> DOCUMENT SECTION:
****
# HEVI SHOT ?



## cut'em (Oct 23, 2004)

I realize chokes are designed and shoot differently with steel or lead. what then does Hevi shot act or shoot like, should you use the choke codes for lead or steel?
thanks


----------



## Burly1 (Sep 20, 2003)

From my experience, nothing tighter than modified choke should be used with Hevi-Shot. Remember, you are dealing with a harder shot than steel. Good shooting, Burl


----------



## ndwaterfowler (May 22, 2005)

I shoot everything from steel to hevi-steel to tungsten and hevi-shot through my pattern master, haven't had a problem yet.


----------



## the Bender (Mar 31, 2005)

Best thing you can do is to get out and pattern your gun. Bring a notebook, and keep a record of your findings. Maybe bring some expired snow geese if you want to know about energy or oomph... 
I shoot an 870 and I recently put in my factory full-choke. I have never shot so poorly in 6 months. There are alot of little differences like shot density, pellet weight, speed, and kinetic energy.(knockdown power) Hopefully you can drop em dead as a limp dish-rag. Good luck.


----------



## Greg_4242 (Feb 21, 2005)

I use a duck commander improved modified extended choke during the spring snow goose season (the only time I will shell out the money for shells that are $1.50 to $2 a shell). The hevi shot patterns awsome. A friend and I crawled within 35 yrds of about 1000 snows last year and pounded 38 out of the flock. You would never be able to do that with steel! Thats almost 5 birds a shot!


----------



## Dan Bueide (Jul 1, 2002)
****
> DATA SUPPLIED:
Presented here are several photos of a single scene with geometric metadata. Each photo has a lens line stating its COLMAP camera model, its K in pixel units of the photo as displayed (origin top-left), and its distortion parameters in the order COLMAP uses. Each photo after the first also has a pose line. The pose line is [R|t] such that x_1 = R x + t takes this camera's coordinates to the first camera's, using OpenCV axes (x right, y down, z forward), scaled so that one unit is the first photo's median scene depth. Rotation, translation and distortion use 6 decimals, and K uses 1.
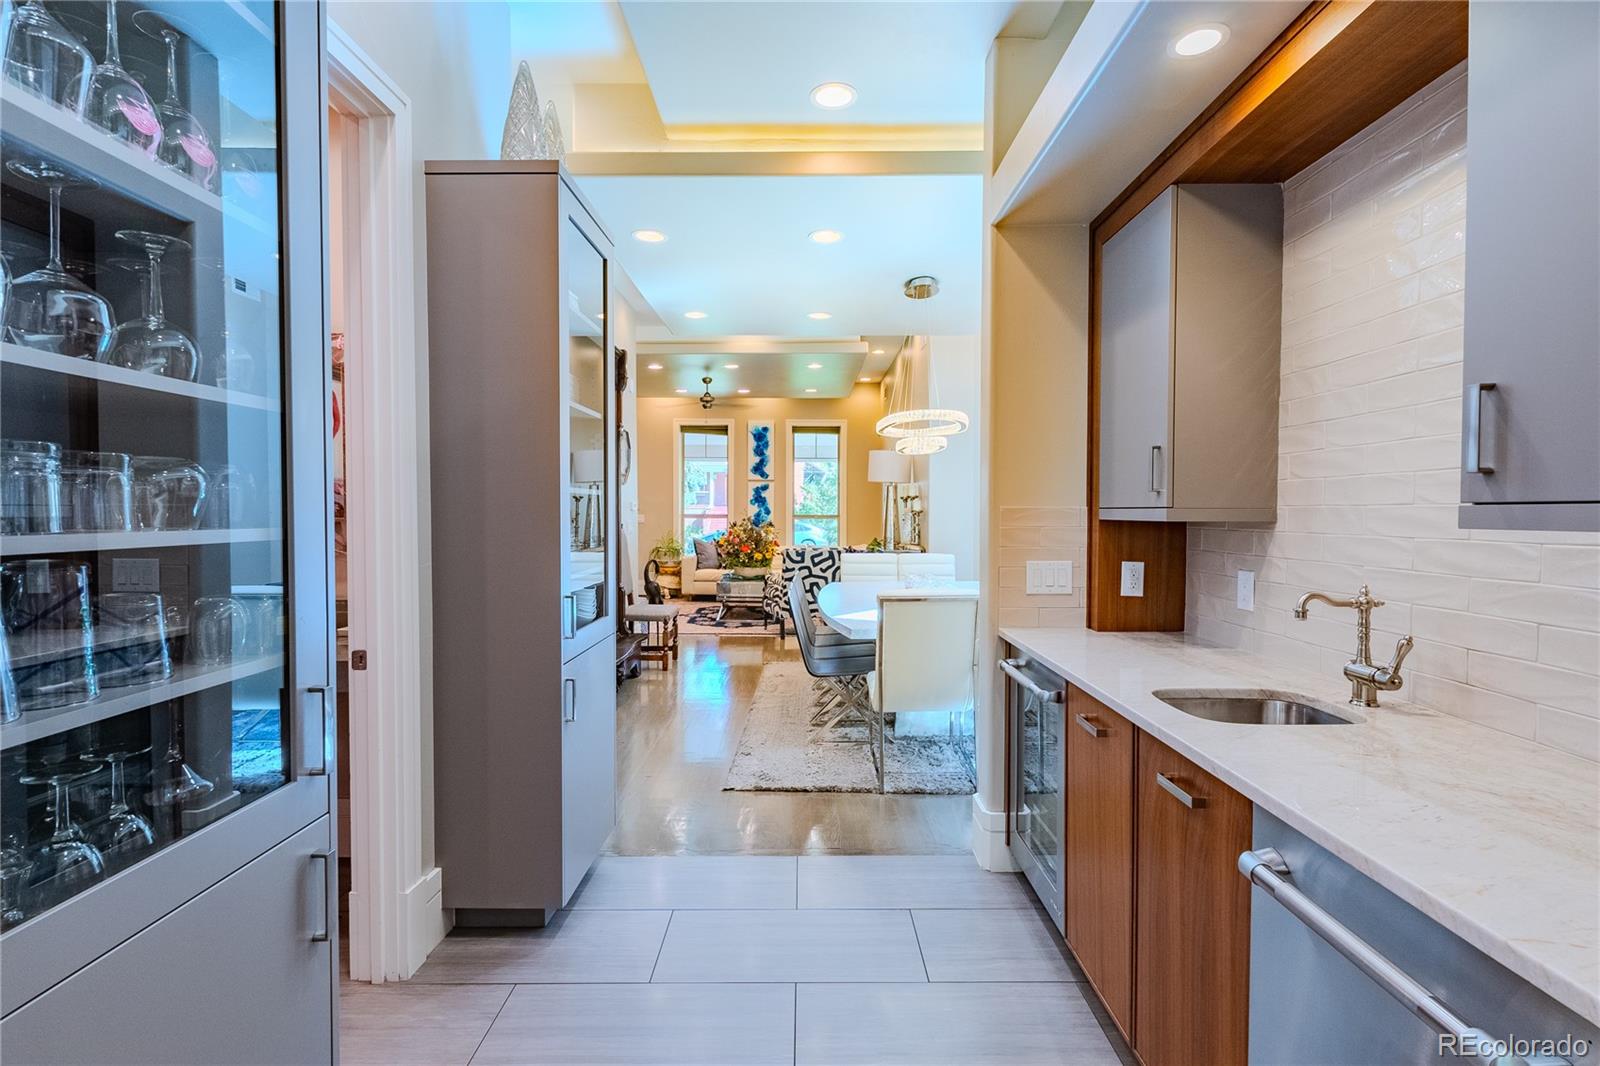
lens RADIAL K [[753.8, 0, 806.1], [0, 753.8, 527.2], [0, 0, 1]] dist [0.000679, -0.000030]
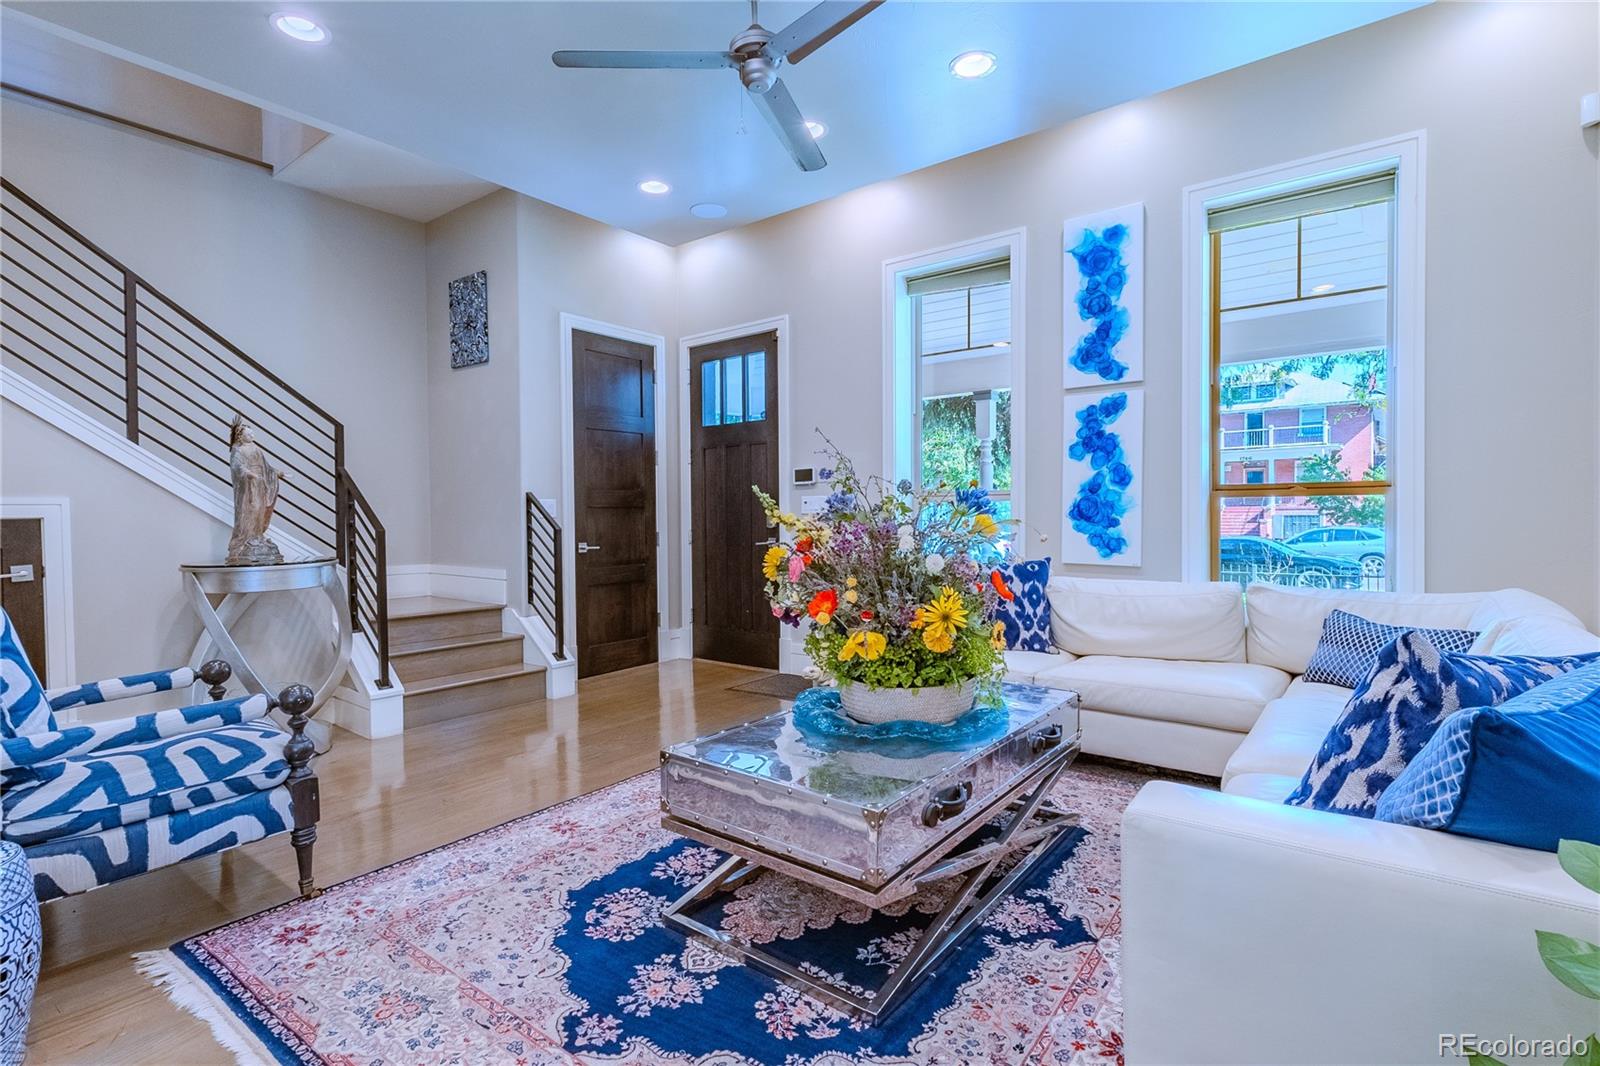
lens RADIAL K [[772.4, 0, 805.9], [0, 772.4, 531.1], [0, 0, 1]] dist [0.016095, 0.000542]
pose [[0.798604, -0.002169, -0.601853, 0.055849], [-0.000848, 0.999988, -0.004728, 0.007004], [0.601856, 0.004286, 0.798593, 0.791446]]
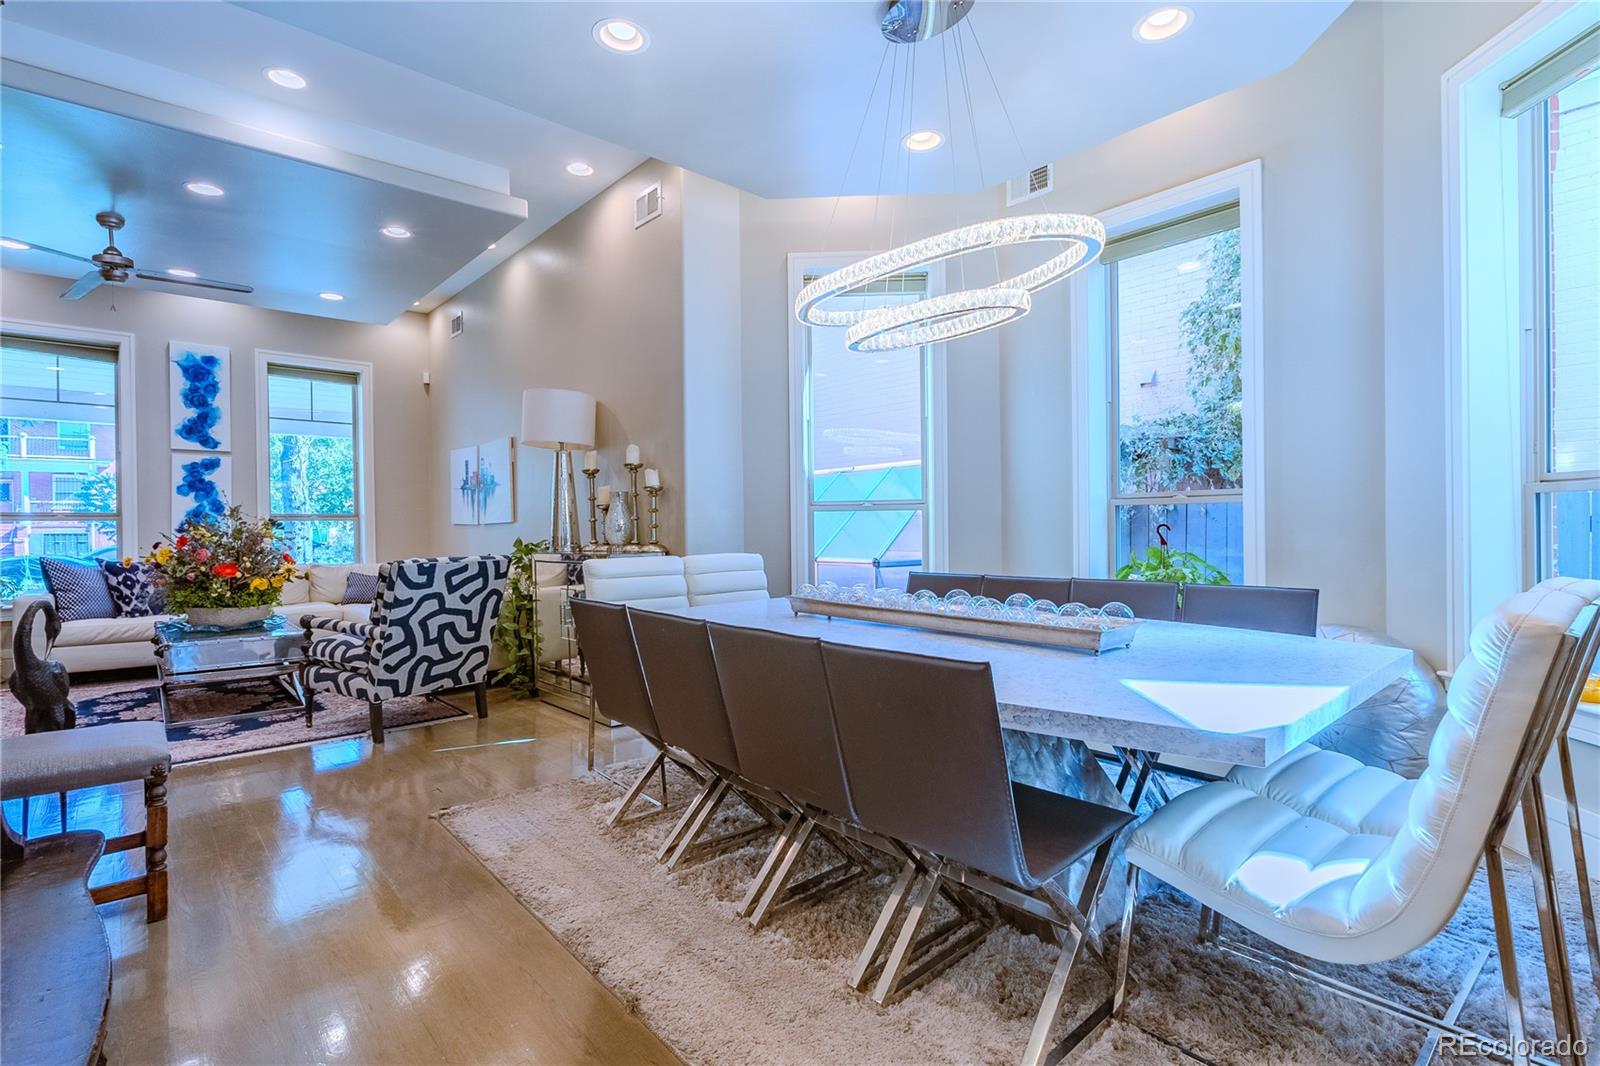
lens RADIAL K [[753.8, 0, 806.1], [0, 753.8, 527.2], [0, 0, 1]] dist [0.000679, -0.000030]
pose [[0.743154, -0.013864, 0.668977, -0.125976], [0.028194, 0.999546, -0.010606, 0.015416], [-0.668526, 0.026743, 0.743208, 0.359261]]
****
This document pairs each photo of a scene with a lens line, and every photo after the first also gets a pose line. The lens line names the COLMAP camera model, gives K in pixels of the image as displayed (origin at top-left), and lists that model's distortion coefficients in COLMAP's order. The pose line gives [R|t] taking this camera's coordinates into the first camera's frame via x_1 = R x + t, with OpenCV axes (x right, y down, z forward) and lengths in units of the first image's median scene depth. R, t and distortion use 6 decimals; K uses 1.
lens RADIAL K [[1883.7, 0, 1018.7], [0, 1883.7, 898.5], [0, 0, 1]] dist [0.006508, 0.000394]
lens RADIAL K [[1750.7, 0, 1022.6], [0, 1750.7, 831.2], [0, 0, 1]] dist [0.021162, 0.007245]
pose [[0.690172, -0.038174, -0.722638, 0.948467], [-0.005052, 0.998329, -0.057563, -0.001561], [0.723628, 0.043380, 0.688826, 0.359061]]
****
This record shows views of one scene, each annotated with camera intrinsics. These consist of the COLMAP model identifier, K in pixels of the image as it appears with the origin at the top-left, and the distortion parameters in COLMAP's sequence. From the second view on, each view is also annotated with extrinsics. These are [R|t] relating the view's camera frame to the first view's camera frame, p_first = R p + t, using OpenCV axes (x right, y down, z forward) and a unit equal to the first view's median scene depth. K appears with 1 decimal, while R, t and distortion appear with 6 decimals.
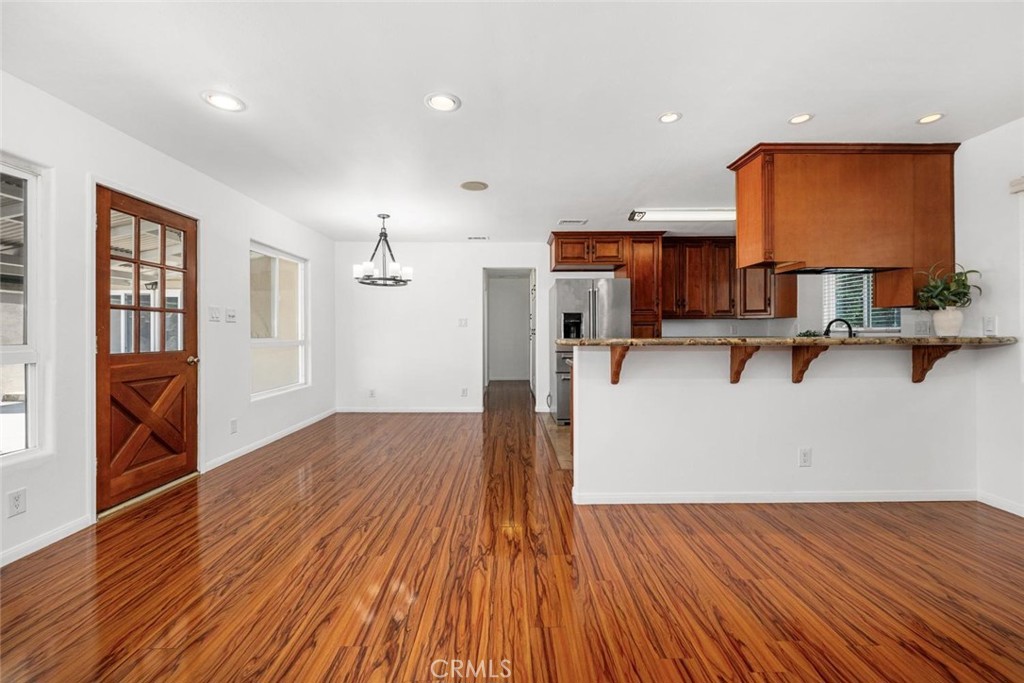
****
> REQUIREMENT 1: Name every username that heads a post in the Hevi-Shot forum thread above.
> REQUIREMENT 2: Please carry on the Hevi-Shot forum thread from the point where it stops.

> FINAL ANSWER 1: cut'em, Burly1, ndwaterfowler, the Bender, Greg_4242, Dan Bueide

> FINAL ANSWER 2:
Assuming the constants of speed, payload and shot quality (because varying these factors will in and of themselves affect "pattern"), steel will generally pattern tighter than lead and HS tighter than steel. Steel better than lead because steel does not deform like lead and any given "bang" of steel will produce less "fliers" that form the outside edges of your pattern. HS better than steel because it is also very hard and resists deformation, but more importantly because of it's weird shape. As was explained to me, the shape of HS was purely a function of the manufacturing process - they couldn't get it to come out round through traditional shot mfg. processes. As it turns out, the wierd shape is actually more aerodynamic, flies truer and thus patterns tighter.

So, applying this to your question, you can generally achieve the same pattern densities by opening up choke along the lead/steel/HS spectrum. Only the pattern board will tell you how much farther you can open up and still achieve lethal densities, and it may not be a one factory choke tube difference between steel and HS. May be more like 4-6/1000ths, which is something on the order of a half factory choke tube difference. Drakekiller (PM him) can make you a tube to any 1000ths constriction you'd like.


----------



## jhegg (May 29, 2004)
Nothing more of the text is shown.